Stephen Slivinski is a senior fellow at the Cato Institute.
Earlier this year, the Palisade and Eaton wildfires near Los Angeles were fought by an army of over 4,000 California state firefighters, alongside thousands of other support personnel. Within that number were more than 780 inmates from state prisons enrolled in the state’s “fire camp” program, which has been operational since World War II.
This program provides essential assistance to frontline wildfire containment efforts, as well as providing valuable training to inmates looking for skills — including first aid — they can use to help find work after finishing their sentences.
But those released from California prisons would, for many years, run into one of several brick walls. Some couldn’t be hired as a firefighter at municipal-level firehouses because of their prison records. Others might have qualified for firefighter certification but couldn’t obtain an EMT license, a requirement for many firefighter jobs. State laws required the rejection of applicants who served prison time for a felony anytime in the prior 10 years even if they had already completed their sentences, hadn’t reoffended and had already completed the rigorous training — funded by California taxpayers — to become firefighters. These licensing prohibitions even applied to some nonviolent drug misdemeanors.
Reforms enacted in the state have begun to change that. Graduates of the fire training program can now be considered for an expungement of their criminal record, obviating many of the barriers. The process was complicated and lengthy, but a new law enacted in October places those graduates in that expungement pipeline automatically and puts the process on a faster track.
Similar barriers still exist in other states. Florida laws allow for programs that “train and certify inmates as firefighters,” but automatically prohibits firefighter applicants who have committed a crime punishable by at least one year in prison. Montana’s prohibition applies to those “who have been convicted of a crime for which the applicant could have been imprisoned in a federal or state penitentiary,” despite the state’s use of inmates to fight wildfires. Denver decrees lifetime disqualification for any felony, preventing former inmate firefighters from being hired in the city.
Yet, when it comes to reintegrating into society, acquiring and maintaining employment is critical. The Justice Department’s Bureau of Justice Statistics estimates that about 66 percent of those released are rearrested within three years, and 82 percent are rearrested within 10 years. One of the strongest predictors of whether someone will avoid reoffending or not is if they have obtained gainful employment. And one of the most prominent barriers to getting a job is state occupational licensing laws.
These laws require a government-granted permission slip to work in occupations, a license that can require thousands of hours of training and several years to obtain. The economic harm these laws do is well-documented and the policy consensus spans both sides of the political spectrum.
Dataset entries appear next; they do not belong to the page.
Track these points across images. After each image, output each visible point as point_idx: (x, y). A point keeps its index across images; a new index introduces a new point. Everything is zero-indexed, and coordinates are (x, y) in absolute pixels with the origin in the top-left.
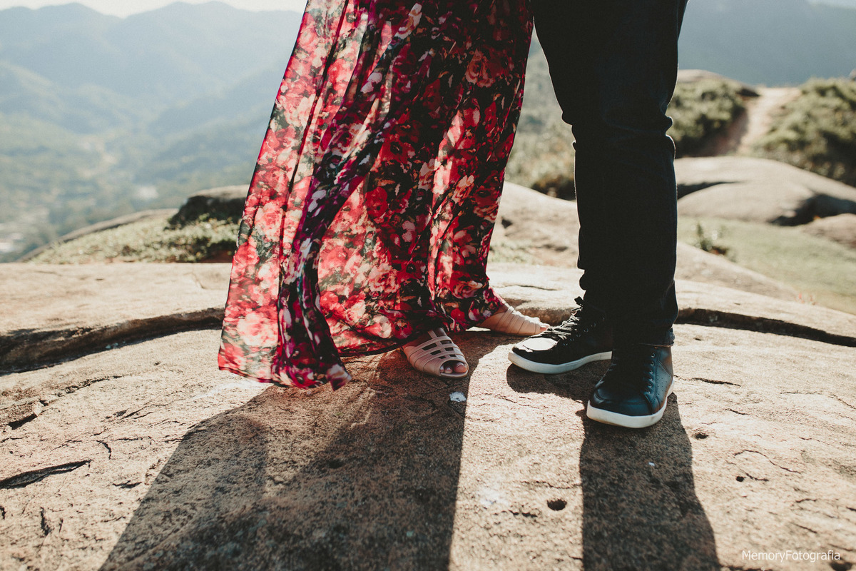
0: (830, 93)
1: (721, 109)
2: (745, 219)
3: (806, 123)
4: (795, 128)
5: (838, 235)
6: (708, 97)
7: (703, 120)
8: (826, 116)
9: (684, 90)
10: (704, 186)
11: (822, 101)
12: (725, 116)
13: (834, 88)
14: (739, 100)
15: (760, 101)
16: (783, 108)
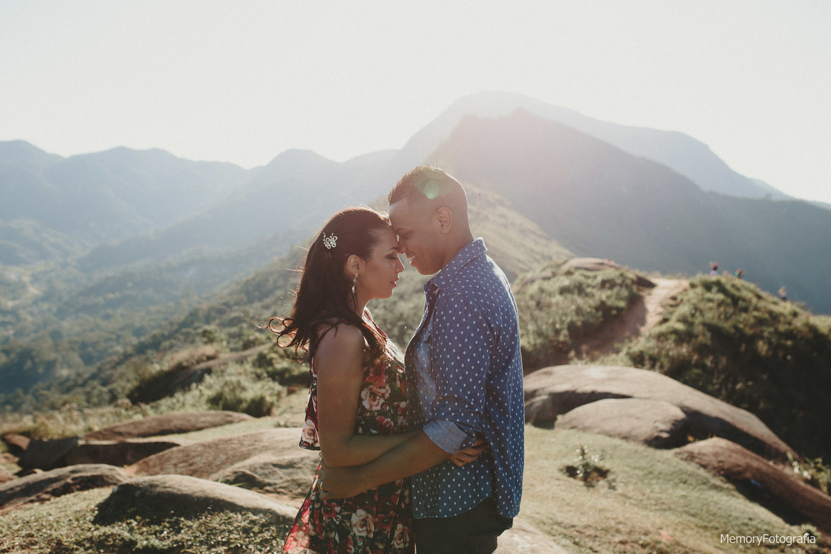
0: (715, 289)
1: (619, 298)
2: (626, 438)
3: (693, 315)
4: (683, 320)
5: (706, 460)
6: (607, 285)
7: (602, 307)
8: (711, 309)
9: (588, 277)
11: (708, 295)
12: (622, 304)
13: (718, 283)
14: (635, 288)
15: (655, 291)
16: (674, 298)
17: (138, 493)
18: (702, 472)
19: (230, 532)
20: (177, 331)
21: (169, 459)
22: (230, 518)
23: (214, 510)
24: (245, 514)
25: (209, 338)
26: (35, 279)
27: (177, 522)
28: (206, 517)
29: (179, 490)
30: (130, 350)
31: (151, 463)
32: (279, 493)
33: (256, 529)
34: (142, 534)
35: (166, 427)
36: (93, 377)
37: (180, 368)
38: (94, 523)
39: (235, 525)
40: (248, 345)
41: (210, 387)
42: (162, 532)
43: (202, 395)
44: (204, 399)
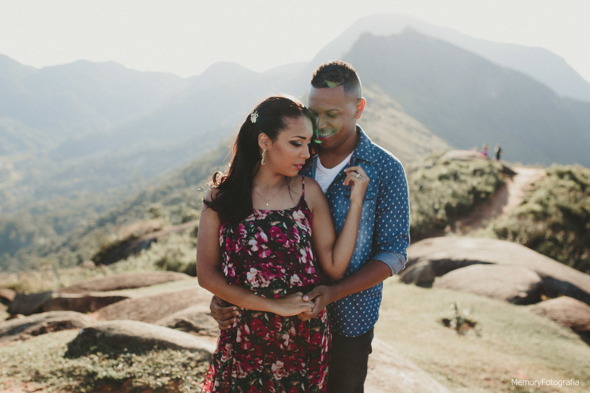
0: (567, 177)
1: (487, 183)
2: (491, 296)
3: (548, 199)
4: (541, 202)
5: (556, 315)
6: (478, 173)
7: (474, 191)
8: (563, 194)
9: (461, 167)
10: (465, 263)
11: (562, 182)
12: (490, 189)
13: (570, 173)
14: (501, 176)
15: (516, 178)
16: (533, 185)
17: (98, 335)
18: (553, 325)
19: (172, 366)
20: (130, 209)
21: (123, 309)
22: (172, 355)
23: (159, 349)
24: (183, 353)
25: (154, 213)
26: (17, 167)
27: (130, 359)
28: (153, 354)
29: (131, 332)
30: (93, 224)
31: (109, 312)
32: (211, 336)
33: (193, 364)
34: (102, 366)
35: (122, 284)
36: (64, 245)
37: (132, 238)
38: (65, 357)
39: (176, 360)
40: (186, 220)
41: (156, 253)
42: (117, 365)
43: (149, 259)
44: (151, 263)
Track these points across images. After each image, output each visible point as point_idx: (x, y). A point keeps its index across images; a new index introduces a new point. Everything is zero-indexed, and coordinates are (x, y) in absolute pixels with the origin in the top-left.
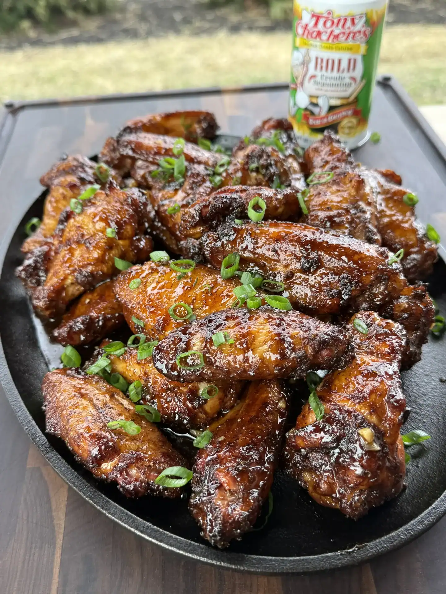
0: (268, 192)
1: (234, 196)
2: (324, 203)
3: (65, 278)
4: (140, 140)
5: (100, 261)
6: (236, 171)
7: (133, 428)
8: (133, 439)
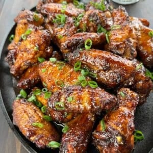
0: (94, 35)
1: (80, 38)
2: (116, 39)
3: (21, 64)
4: (49, 7)
5: (33, 58)
6: (85, 20)
7: (41, 125)
8: (41, 129)
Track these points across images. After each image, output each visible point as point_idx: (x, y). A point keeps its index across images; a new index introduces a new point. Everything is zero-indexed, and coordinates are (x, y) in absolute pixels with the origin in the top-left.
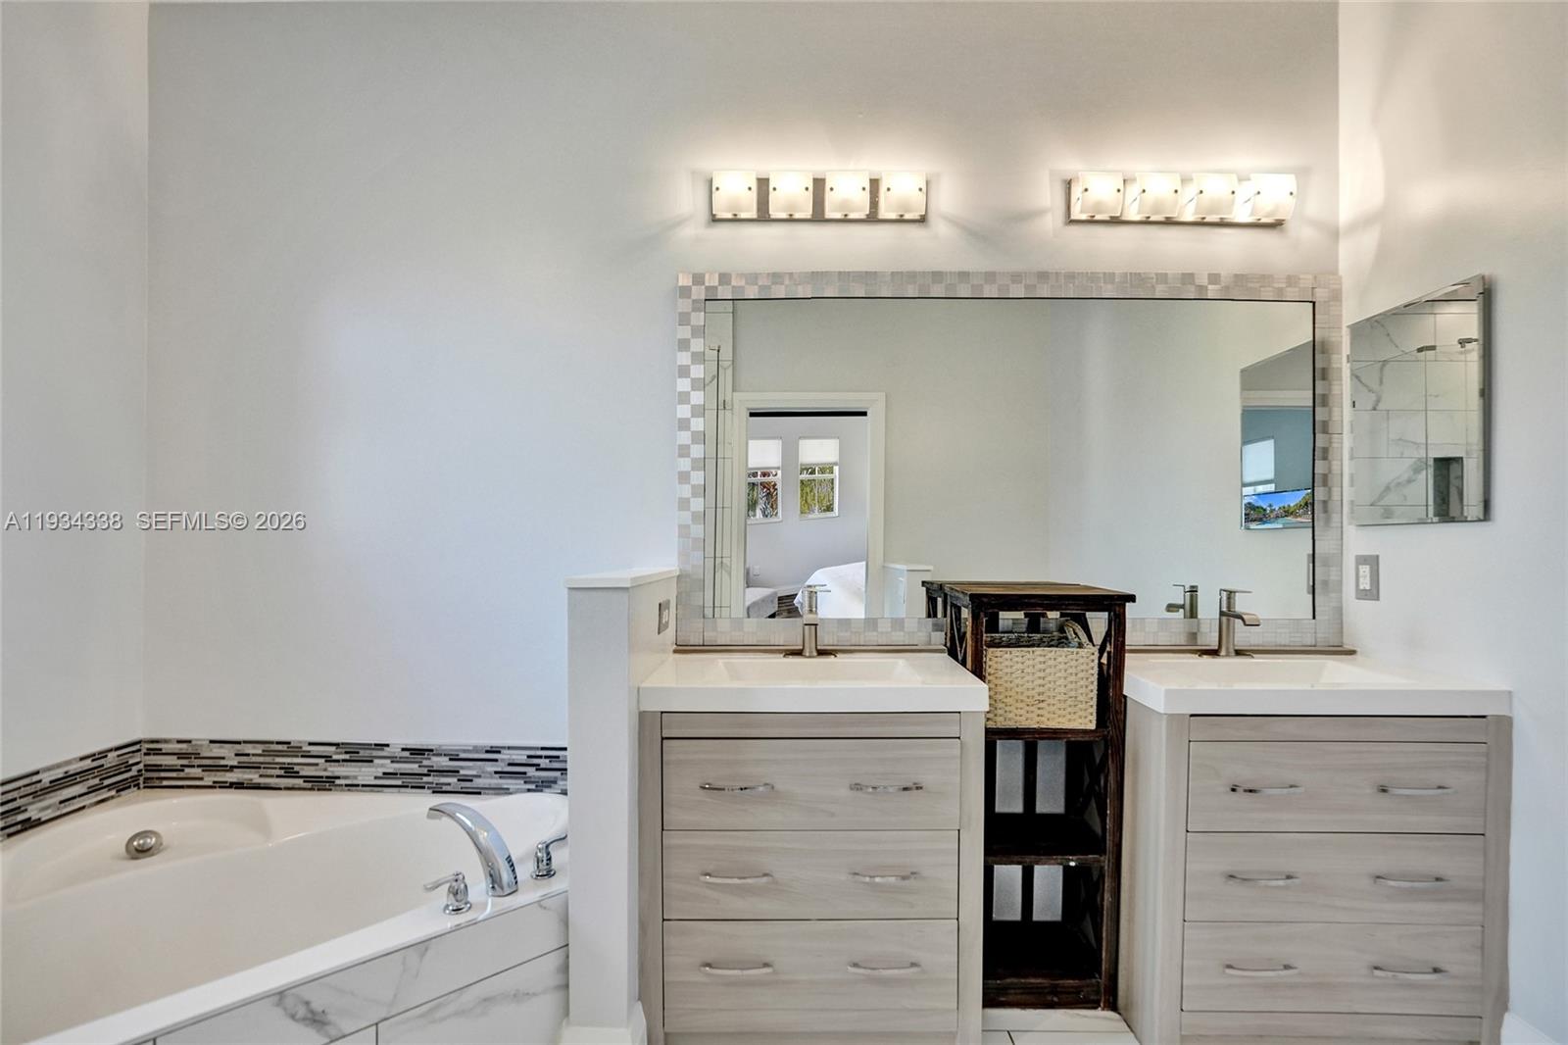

Reoffending largely occurs within three years of release. Opening doors to the labor market as quickly as possible is crucial. But significant barriers to employment remain for ex-inmates even after they finish their prison sentence. A number of states have maintained “good character” provisions for years in their licensing laws. Boards in five states can disqualify applicants based on a felony, even if it’s unrelated to their field. Boards in 30 states can deny licenses based on an arrest that did not lead to a conviction. These laws allow licensing boards to decide for themselves how heavily to weigh a criminal record but provide little guidance and allow the board to interpret their power very broadly.
All of these barriers apply to a wide swath of job types, not just firefighters. So perhaps it’s not surprising that, in analyses over the past decade, researchers find substantial increases in recidivism rates within three years in states with the highest barriers to entry into the overall labor market when compared to states that have lower state-mandated licensing requirements and weaker “good character” laws.
The weight of the evidence on this issue has spurred many states to act. The Collateral Consequences Resource Center tracks these reforms. Some states, such as Arizona, have removed their “good character” language altogether. Others, such as Michigan, have put restrictions on character assessments.
The most straightforward reform would be to simply take the criminal history off the table except in cases where the committed crimes are substantially related to the occupational license being sought. Perhaps somebody with a felony DUI conviction should be prohibited from driving a school bus, but that’s not necessarily a reason they shouldn’t become a construction contractor.
The reforms of the past few years have been a good start, but more work remains. Roughly 70 million Americans have criminal records, and nearly one-third of the workforce is covered by laws that require “good character.”
Expanding fast-track automatic expungement is useful, and eliminating a licensing board’s power to hinge license applicant success on subjective character assessments is too. Even more broadly, the next frontier of licensing reforms should restrict the power of licensing boards to make arbitrary decisions, not just ones related to criminal records. All aspiring workers can benefit, but perhaps none more than those who most desperately need that open door.